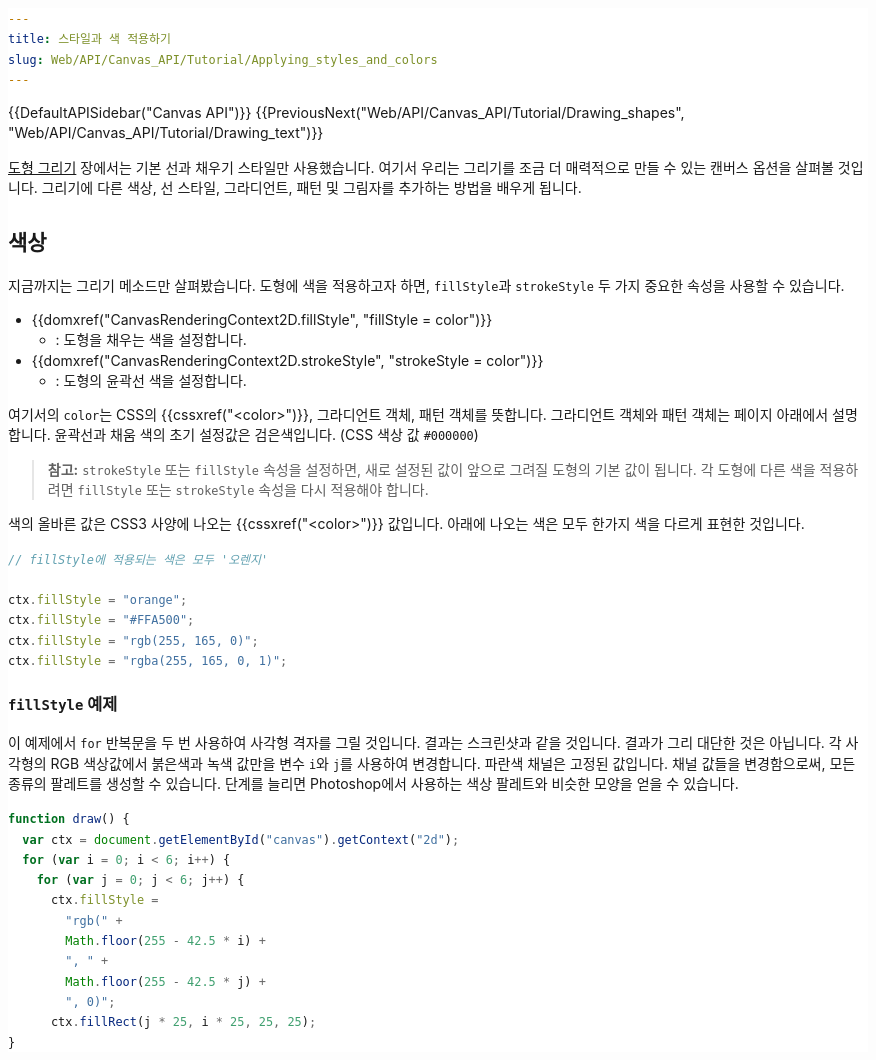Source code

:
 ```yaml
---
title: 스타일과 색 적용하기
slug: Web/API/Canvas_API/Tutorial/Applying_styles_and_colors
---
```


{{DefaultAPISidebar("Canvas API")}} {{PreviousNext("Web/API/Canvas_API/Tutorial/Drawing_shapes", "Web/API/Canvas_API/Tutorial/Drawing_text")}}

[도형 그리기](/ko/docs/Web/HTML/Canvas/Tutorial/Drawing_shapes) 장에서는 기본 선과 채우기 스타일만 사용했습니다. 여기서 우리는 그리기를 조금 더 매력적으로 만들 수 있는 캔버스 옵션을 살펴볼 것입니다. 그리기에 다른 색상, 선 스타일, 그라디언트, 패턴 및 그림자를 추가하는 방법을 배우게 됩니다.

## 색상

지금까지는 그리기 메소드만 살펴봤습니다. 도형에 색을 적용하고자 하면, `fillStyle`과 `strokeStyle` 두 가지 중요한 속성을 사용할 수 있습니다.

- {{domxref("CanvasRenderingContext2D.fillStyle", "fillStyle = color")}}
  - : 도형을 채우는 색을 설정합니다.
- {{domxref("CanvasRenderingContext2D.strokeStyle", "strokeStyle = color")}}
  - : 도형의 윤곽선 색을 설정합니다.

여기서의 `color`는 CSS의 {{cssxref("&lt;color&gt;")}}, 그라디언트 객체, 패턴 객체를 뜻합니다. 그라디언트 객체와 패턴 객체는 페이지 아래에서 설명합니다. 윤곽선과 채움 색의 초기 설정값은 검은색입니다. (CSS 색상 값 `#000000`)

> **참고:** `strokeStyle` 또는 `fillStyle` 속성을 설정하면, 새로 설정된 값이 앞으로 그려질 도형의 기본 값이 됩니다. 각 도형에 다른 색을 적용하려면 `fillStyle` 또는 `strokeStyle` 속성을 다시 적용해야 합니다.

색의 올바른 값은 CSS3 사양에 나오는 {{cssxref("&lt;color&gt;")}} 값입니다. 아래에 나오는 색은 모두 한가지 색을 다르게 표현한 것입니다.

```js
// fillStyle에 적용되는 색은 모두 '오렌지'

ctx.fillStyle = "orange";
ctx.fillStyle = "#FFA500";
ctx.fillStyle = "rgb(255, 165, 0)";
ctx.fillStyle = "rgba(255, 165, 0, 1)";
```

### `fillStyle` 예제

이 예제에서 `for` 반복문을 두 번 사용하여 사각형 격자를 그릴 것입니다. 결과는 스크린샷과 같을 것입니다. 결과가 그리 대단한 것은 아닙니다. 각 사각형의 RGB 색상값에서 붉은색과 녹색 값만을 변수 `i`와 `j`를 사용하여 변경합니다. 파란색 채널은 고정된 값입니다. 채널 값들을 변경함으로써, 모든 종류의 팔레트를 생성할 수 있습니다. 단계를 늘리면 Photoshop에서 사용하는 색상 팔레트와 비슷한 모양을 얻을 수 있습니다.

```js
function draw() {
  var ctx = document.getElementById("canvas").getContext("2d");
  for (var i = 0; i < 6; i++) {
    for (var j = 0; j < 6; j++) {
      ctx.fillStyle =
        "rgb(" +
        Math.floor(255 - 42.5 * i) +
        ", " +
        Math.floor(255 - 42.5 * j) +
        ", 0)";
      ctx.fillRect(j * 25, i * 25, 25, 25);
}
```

+-------+

ASSIGNMENT - Count the lines above holding "Math". Give only the number.

ANSWER SPACE - 2